Our buddy Bennett Traub
spent the better part of the summer in southeastern Michigan on business, and we enjoyed some good food and wine together on several occasions. When his gig was finally up, we met up for a going away dinner at one of our favorite places, Bacco Ristorante
, where we dined on such delectables as some melt-in-your-mouth Carpaccio, Strozzapreti Norcina (Italian sausage, black truffles, tomatoes and cream), Costolette d' Agnello alla Brace (Char-grilled Colorado Lamb chops) and Saltimbocca (Veal scaloppine, prosciutto di Parma, sage, wine and demi glace), eating it all up with the following wines.
2000 Bruno Giacosa Extra Brut, 13% alc.:
What bubbly! It wouldn’t mean that much to say that this pale straw colored blanc de noirs, made from 100% Pinot Nero, is the best sparkling wine I’ve ever had from Italy, because in fact, I can probably count them all on the fingers of both hands. Still, it’s so impressive, exploding on the palate with an immense concentration of bubbles and laser-sharp flavors of bone dry, stony under-ripe apples, brilliant cut and a marvelous overall impression in the mouth. Matthew, our sommelier, told us that only one case of this came to Michigan, and he got it all. Bravo!
Imported by Winebow, Inc., New York, NY
1999 Querciavalle Losi Chianti Classico Riserva Millennium, 90% Sangiovese, 5% Canaiolo, 5% Malvasia Nera, 13% alc.:
Dark garnet in color and classic Chianti Classico in character, with lovely flavors and aromas of earth, sticks, underbrush, dried cherries and dark berries; so smooth and elegant, and not at all rustic, being medium full bodied, with fine balance and excellent length, rich and yet bone dry at the same time. A fine match for my Costolette d' Agnello alla Brace.

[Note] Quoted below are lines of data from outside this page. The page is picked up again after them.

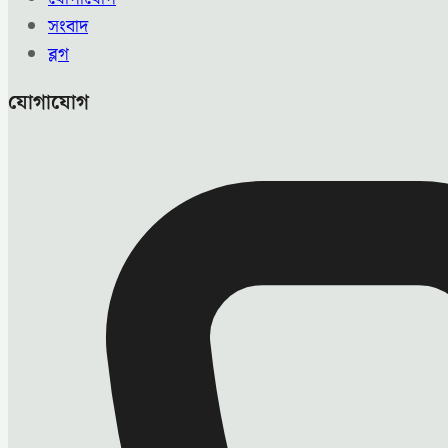
সংবাদ
ব্লগ
যোগাযোগ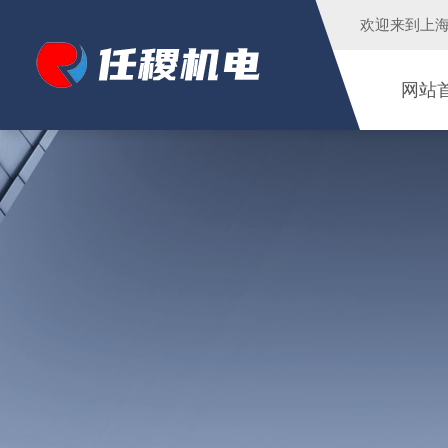
欢迎来到
上
网站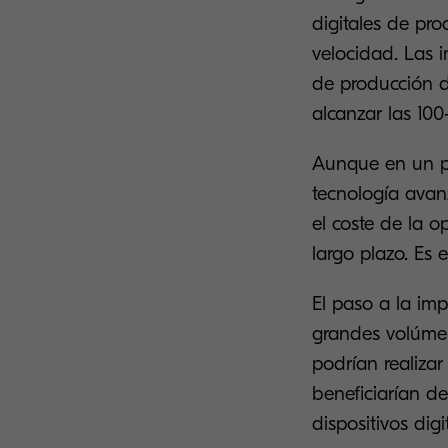
digitales de pr
velocidad. Las 
de producción d
alcanzar las 10
Aunque en un pr
tecnología avan
el coste de la 
largo plazo. Es 
El paso a la im
grandes volúmen
podrían realiza
beneficiarían de
dispositivos dig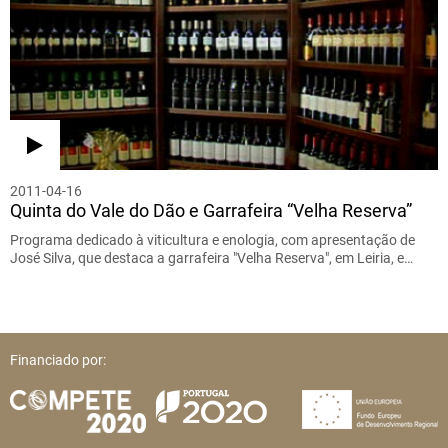
2011-04-16
Quinta do Vale do Dão e Garrafeira “Velha Reserva”
Programa dedicado à viticultura e enologia, com apresentação de
José Silva, que destaca a garrafeira "Velha Reserva", em Leiria, e…
Financiado por: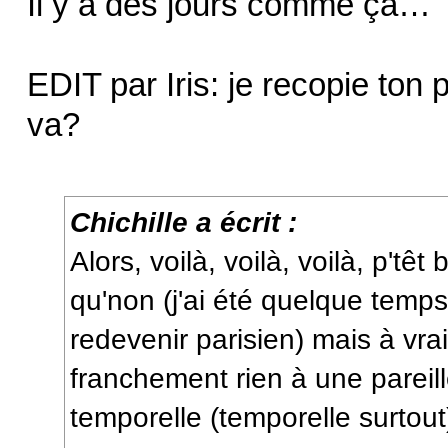
Il y a des jours comme ça…
EDIT par Iris: je recopie ton p
va?
Chichille a écrit :
Alors, voilà, voilà, voilà, p'têt
qu'non (j'ai été quelque tem
redevenir parisien) mais à vrai
franchement rien à une pareill
temporelle (temporelle surtout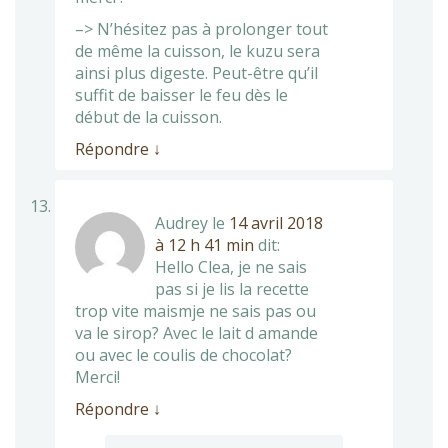
–> N’hésitez pas à prolonger tout
de même la cuisson, le kuzu sera
ainsi plus digeste. Peut-être qu’il
suffit de baisser le feu dès le
début de la cuisson.
Répondre
↓
Audrey
le
14 avril 2018
à 12 h 41 min
dit:
Hello Clea, je ne sais
pas si je lis la recette
trop vite maismje ne sais pas ou
va le sirop? Avec le lait d amande
ou avec le coulis de chocolat?
Merci!
Répondre
↓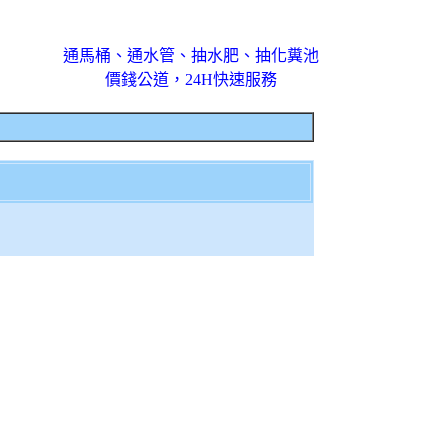
通馬桶、通水管、抽水肥、抽化糞池
價錢公道，24H快速服務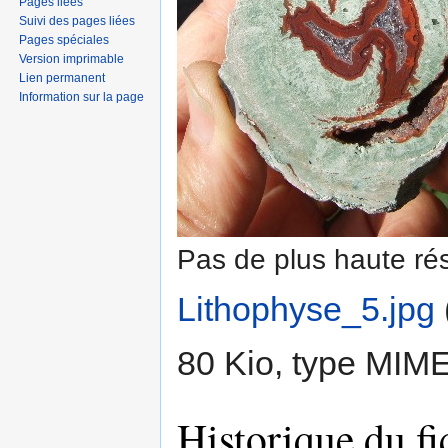
Pages liées
Suivi des pages liées
Pages spéciales
Version imprimable
Lien permanent
Information sur la page
Pas de plus haute rés
Lithophyse_5.jpg
‎
80 Kio, type MIM
Historique du fi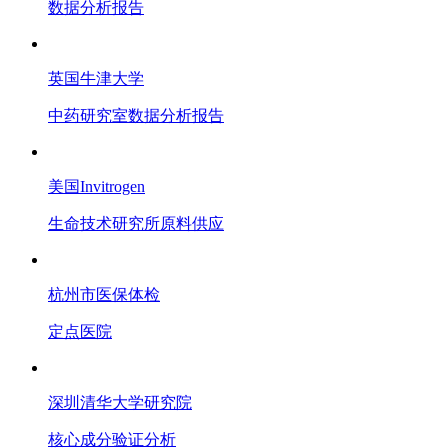
数据分析报告
英国牛津大学
中药研究室数据分析报告
美国Invitrogen
生命技术研究所原料供应
杭州市医保体检
定点医院
深圳清华大学研究院
核心成分验证分析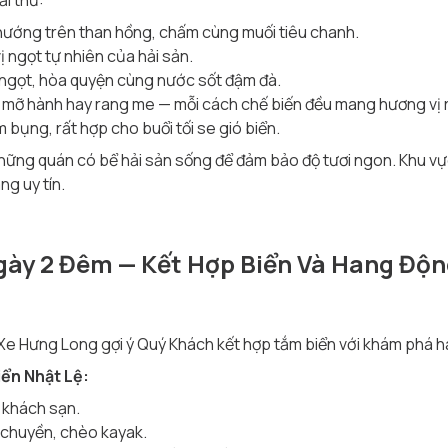
i thử:
nướng trên than hồng, chấm cùng muối tiêu chanh.
ị ngọt tự nhiên của hải sản.
i ngọt, hòa quyện cùng nước sốt đậm đà.
g mỡ hành hay rang me — mỗi cách chế biến đều mang hương vị 
bụng, rất hợp cho buổi tối se gió biển.
hững quán có bể hải sản sống để đảm bảo độ tươi ngon. Khu v
ng uy tín.
 Ngày 2 Đêm — Kết Hợp Biển Và Hang Độ
Xe Hưng Long gợi ý Quý Khách kết hợp tắm biển với khám phá 
iển Nhật Lệ:
 khách sạn.
 chuyền, chèo kayak.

Imported by Tricanna Inc., Plainview, NY
1997 Capitel della Crosara Amarone della Valpolicella Classico Monopolio Montresor D.O.C., 14.5% alc.:
Dark garnet in color, fading to pink at the rim; rich and somewhat raisined, with black cherry and cassis; Bennett offered impressions of “crushed raisins, but not hot or over the top,” adding “a little more raisined and it might be Banyuls.” It’s all anchored to an earthy core, with excellent structure and length, and as tasty as it is already, it’s by no means at its peak. Delicious Amarone.